Hacı Bedir Fırat (Malatya): İşçi mekteplerinin açılmasına, çiftçiliğin korunmasına, yolların yapılmasına bağlıdır.

Necip Güven (Mardin): Milli şirketler tesisi ve iktisaden memleketin yükselmesi sebeplerinin üretilmesine bağlıdır.

Abdülgani Ertan (Muş): Muazzez Türk milletinin ebediyen verimli bir istikbali olduğuna katiyen eminim.

İbrahim Süreyya Yiğit (Saruhan): Zafer muvaffakiyet herhalde bizimdir.

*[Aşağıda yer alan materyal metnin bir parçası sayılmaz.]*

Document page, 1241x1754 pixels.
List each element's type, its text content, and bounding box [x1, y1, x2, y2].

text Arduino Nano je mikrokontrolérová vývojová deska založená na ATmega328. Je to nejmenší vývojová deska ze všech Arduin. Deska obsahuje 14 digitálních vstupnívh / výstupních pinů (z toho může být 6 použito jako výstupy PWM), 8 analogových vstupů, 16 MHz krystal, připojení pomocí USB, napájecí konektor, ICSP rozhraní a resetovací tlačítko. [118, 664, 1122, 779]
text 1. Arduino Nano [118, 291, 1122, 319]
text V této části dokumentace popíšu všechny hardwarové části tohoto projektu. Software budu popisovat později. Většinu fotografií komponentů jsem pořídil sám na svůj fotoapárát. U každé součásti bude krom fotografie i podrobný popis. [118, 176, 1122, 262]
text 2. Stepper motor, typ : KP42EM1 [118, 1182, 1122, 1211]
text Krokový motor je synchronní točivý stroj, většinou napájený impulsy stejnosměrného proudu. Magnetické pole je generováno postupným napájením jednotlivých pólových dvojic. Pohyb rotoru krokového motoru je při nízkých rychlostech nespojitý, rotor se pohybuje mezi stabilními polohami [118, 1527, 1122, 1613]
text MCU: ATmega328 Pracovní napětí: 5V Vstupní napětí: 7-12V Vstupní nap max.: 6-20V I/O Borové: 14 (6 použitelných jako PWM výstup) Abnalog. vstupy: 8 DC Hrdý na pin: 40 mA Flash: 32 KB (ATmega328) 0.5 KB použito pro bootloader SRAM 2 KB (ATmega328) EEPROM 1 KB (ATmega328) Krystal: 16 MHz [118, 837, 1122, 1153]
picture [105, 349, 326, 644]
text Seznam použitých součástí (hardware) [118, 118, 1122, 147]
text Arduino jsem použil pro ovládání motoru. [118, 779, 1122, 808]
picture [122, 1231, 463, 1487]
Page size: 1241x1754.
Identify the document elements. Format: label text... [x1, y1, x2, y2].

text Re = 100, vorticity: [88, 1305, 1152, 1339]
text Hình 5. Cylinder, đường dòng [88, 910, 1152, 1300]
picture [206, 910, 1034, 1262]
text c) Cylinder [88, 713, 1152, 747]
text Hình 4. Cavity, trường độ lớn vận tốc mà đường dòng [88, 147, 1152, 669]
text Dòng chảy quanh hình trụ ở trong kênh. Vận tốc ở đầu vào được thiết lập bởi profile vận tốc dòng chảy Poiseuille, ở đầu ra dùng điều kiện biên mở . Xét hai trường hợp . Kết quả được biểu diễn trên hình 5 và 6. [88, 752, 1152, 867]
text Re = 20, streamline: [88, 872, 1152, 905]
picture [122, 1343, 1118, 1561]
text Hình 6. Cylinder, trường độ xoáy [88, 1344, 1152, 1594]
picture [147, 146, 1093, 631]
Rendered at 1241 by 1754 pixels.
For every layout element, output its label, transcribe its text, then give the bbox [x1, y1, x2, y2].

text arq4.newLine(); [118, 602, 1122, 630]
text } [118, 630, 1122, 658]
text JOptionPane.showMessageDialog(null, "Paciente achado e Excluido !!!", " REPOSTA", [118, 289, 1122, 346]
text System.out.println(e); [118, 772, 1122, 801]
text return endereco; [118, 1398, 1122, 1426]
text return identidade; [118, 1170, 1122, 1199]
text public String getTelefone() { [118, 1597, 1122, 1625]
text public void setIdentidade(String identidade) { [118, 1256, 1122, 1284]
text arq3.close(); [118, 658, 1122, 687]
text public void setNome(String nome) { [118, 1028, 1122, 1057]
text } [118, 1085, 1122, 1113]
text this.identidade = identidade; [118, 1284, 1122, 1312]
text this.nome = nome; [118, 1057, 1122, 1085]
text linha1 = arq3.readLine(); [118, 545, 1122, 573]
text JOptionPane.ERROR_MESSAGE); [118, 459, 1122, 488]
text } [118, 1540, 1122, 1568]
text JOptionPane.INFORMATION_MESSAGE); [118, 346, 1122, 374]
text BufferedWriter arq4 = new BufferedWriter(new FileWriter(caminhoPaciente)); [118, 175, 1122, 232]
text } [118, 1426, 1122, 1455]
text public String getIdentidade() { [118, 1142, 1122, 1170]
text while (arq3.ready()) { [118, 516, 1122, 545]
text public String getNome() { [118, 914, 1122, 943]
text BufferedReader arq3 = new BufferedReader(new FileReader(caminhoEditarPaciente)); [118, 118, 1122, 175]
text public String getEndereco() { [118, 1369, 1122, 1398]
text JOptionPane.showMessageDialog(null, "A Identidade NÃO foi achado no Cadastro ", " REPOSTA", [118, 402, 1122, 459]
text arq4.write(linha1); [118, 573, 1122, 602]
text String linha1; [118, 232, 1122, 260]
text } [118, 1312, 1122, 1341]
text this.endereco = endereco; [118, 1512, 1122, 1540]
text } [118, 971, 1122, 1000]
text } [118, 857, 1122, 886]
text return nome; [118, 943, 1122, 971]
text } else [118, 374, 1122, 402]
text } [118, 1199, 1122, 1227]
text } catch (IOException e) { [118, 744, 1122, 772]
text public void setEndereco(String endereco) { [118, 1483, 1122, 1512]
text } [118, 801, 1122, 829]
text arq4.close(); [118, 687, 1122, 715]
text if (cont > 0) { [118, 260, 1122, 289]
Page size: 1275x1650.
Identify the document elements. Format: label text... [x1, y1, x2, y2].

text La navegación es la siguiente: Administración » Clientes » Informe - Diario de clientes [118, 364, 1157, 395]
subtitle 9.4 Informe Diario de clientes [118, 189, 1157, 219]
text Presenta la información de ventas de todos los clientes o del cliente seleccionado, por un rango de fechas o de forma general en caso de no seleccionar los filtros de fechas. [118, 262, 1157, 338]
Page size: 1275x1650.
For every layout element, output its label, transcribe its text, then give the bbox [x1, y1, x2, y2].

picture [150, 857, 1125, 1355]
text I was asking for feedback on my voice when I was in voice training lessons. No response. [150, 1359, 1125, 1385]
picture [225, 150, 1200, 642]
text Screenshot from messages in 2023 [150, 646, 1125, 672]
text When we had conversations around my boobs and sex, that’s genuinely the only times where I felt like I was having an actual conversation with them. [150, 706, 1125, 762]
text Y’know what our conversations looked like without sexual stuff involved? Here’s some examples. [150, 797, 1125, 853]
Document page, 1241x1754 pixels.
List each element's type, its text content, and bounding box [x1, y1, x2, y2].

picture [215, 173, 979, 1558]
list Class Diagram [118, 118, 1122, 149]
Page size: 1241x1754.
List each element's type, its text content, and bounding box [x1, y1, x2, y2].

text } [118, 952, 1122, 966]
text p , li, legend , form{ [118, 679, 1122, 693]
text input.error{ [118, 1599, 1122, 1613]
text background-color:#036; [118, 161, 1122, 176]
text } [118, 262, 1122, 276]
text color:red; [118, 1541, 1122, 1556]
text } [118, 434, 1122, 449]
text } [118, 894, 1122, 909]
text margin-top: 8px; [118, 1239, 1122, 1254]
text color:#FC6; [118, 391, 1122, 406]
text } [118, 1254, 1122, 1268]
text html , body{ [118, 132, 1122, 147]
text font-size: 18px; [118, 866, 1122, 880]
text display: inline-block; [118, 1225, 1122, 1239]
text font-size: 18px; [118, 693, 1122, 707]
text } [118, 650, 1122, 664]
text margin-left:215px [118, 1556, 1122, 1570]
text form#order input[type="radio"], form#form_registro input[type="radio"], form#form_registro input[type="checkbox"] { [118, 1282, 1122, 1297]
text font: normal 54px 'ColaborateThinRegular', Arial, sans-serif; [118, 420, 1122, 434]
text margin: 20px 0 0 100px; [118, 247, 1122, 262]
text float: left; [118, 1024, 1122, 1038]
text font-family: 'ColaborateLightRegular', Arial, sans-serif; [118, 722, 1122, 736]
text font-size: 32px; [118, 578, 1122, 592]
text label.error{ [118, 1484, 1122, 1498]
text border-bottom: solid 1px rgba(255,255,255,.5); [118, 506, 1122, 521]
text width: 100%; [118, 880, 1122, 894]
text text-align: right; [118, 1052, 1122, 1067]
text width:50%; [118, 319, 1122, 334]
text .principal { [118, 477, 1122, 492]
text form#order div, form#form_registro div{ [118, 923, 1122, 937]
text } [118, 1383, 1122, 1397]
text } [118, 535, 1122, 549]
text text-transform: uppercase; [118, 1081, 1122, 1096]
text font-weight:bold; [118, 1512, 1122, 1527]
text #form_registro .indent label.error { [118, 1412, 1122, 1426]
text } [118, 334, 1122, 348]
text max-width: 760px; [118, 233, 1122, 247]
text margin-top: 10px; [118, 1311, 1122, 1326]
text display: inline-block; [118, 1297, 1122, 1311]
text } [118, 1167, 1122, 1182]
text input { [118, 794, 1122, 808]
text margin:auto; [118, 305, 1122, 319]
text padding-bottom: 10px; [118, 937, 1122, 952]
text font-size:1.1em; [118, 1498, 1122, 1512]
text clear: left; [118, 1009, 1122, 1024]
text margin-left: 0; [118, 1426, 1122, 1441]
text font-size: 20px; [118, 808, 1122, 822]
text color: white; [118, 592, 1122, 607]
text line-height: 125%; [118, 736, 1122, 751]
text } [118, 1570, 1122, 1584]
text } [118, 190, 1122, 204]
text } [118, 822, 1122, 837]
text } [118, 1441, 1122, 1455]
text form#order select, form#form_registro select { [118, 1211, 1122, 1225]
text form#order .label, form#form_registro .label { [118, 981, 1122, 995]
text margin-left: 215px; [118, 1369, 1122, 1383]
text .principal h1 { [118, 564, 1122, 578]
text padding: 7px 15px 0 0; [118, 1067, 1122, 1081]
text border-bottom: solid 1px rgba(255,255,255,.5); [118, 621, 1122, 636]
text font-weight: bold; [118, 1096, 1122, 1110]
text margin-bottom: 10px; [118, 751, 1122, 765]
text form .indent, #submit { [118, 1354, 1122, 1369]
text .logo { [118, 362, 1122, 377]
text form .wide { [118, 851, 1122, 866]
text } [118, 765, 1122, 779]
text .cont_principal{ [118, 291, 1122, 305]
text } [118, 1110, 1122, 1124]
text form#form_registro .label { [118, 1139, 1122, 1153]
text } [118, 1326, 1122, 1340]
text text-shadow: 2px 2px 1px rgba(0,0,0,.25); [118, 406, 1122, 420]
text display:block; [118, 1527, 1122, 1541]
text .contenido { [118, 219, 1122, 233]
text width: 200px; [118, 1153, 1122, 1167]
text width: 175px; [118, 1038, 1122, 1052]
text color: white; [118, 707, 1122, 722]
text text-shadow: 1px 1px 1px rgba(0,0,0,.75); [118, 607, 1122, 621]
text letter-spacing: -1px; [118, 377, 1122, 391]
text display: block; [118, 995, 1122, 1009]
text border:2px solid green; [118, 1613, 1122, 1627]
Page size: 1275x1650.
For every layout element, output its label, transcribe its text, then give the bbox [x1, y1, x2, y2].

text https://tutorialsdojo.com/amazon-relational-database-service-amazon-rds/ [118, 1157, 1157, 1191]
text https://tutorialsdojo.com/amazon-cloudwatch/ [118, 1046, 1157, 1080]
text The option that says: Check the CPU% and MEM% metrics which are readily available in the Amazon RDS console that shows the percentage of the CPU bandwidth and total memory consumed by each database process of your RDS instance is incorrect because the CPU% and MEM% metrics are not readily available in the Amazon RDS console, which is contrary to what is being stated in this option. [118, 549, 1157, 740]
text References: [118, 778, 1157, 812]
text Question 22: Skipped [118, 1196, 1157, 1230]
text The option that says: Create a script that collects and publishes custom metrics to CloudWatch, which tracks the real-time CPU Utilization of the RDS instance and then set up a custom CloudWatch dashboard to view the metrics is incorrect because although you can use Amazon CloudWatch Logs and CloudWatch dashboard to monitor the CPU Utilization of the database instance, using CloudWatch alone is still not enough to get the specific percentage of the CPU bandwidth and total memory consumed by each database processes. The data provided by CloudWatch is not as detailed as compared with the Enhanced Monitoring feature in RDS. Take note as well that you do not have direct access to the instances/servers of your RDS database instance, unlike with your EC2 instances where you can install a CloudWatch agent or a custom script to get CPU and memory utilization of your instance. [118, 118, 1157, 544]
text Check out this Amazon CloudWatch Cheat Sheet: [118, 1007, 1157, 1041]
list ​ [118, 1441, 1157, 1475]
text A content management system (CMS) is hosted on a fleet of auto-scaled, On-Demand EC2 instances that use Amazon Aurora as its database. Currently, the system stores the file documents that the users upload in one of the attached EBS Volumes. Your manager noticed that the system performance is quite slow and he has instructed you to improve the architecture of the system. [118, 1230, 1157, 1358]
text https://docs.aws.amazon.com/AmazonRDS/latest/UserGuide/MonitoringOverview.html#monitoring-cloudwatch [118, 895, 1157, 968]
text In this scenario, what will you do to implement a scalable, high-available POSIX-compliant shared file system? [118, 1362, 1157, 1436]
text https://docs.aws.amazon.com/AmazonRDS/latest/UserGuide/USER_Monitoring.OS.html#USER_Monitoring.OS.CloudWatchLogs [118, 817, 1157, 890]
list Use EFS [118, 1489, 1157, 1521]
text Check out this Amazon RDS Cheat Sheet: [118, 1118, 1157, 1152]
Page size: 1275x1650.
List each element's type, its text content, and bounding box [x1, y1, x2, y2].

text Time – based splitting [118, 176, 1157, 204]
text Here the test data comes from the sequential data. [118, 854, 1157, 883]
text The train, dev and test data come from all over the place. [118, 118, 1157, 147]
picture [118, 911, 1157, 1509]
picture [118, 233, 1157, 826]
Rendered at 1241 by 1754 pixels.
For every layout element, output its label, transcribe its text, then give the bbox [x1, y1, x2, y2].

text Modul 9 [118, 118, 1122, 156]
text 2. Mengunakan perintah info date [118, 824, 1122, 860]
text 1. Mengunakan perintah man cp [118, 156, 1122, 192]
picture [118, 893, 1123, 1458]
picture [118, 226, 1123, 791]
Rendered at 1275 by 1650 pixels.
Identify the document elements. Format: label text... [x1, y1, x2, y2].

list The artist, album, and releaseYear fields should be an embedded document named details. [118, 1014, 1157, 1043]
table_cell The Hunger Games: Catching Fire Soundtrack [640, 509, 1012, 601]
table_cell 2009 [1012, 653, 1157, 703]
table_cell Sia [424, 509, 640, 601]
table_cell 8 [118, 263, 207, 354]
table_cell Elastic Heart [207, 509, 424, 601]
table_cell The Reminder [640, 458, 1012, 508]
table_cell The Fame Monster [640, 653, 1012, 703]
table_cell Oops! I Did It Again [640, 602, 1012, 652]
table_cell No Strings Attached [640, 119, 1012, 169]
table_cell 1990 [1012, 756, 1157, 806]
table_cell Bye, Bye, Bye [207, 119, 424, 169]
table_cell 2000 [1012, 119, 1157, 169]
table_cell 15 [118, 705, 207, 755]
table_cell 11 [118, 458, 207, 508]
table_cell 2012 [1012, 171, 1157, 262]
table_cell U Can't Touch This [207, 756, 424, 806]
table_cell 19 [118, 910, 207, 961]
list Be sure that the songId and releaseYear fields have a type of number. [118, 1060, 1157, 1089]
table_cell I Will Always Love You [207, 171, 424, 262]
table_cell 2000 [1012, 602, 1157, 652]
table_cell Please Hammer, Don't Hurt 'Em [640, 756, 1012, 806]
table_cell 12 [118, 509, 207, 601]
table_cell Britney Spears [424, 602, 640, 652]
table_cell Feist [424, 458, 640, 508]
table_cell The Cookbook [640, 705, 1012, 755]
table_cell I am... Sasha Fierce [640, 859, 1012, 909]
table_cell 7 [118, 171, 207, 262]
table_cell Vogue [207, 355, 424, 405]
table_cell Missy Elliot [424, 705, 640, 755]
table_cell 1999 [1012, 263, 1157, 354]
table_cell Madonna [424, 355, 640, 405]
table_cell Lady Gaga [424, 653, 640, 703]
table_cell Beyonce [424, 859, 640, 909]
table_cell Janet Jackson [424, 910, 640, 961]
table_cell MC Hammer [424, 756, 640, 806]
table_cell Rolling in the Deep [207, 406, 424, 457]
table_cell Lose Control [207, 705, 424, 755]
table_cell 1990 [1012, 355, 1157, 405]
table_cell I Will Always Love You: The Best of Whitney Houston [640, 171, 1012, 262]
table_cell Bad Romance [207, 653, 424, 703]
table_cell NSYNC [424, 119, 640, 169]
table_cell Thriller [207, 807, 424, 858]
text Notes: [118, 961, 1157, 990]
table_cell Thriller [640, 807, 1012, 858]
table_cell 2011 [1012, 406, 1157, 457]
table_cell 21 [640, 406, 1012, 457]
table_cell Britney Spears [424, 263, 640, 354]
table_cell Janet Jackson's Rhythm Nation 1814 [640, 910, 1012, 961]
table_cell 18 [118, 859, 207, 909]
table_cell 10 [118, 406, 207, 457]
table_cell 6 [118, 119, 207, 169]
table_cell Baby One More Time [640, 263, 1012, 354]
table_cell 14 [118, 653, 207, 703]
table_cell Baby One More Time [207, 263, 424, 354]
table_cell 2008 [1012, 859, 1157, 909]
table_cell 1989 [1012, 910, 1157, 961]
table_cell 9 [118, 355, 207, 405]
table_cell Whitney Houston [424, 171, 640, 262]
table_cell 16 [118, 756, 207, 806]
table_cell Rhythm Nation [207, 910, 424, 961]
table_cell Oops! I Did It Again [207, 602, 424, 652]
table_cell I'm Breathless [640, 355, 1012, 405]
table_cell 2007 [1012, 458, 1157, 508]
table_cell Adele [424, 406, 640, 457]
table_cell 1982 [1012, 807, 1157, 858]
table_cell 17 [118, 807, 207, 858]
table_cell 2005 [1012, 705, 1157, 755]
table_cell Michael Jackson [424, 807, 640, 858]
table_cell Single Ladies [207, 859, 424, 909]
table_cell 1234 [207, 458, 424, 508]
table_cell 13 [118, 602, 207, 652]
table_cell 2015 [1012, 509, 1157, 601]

Buna eriştikten sonra da aziz milletimizi yükseltecek hamlelerle istiklal mücadelemizi verimli kılmak muhakkak ve mukadderdir.

Mustafa Necati Bey (Saruhan): Gençliğin Mehmetçik kadar asalet-i ruh ve şahsiyet-i vicdana malikiyeti, onun kadar fedakârlıkla, azim ve sebat ve gayreti ile kabildir. Ben, gençliğin imanlı hareketlerinden başka hiçbir kuvvet tanımaz bir gencim.

MİLLİYETÇİLİK ESAS DÜSTUR

Kara Vasıf Bey (Sivas): Bütün Türk illerinin dil, edebiyat, tarih birliğini canlandırmalıdır.

Bekir Sıtkı Ocak (Siverek): Vatanımızın bütün kısımlarında ilmi, siyasi, iktisadi, bayındırlık ihtiyaçlarının hakkıyla temin ve vicdan hürriyetine hürmet edilmesi…

Hamdi Ülkümen (Trabzon): Milliyetçilik esas düsturumuz olmalı, milletin fikir ve yurdun refah seviyesini yükseltmek üzere garp medeniyetini –Türklüğümüze asla zarar vermeyecek şekilde- benimsemeli ve halkımıza hazmettirmeliyiz.

Hasan Sıddık Haydari (Van): Memleketin her köşesinde sanat mekteplerinin açılmasına ve demiryollarının çoğaltılmasına bağlıdır. (İlk Meclis Birinci Dönem TBMM Milletvekillerinin Gelecekten Bekledikleri Anketi, TBMM Kültür Sanat ve Yayın Kurulu Yayınları, Ankara, 2004.)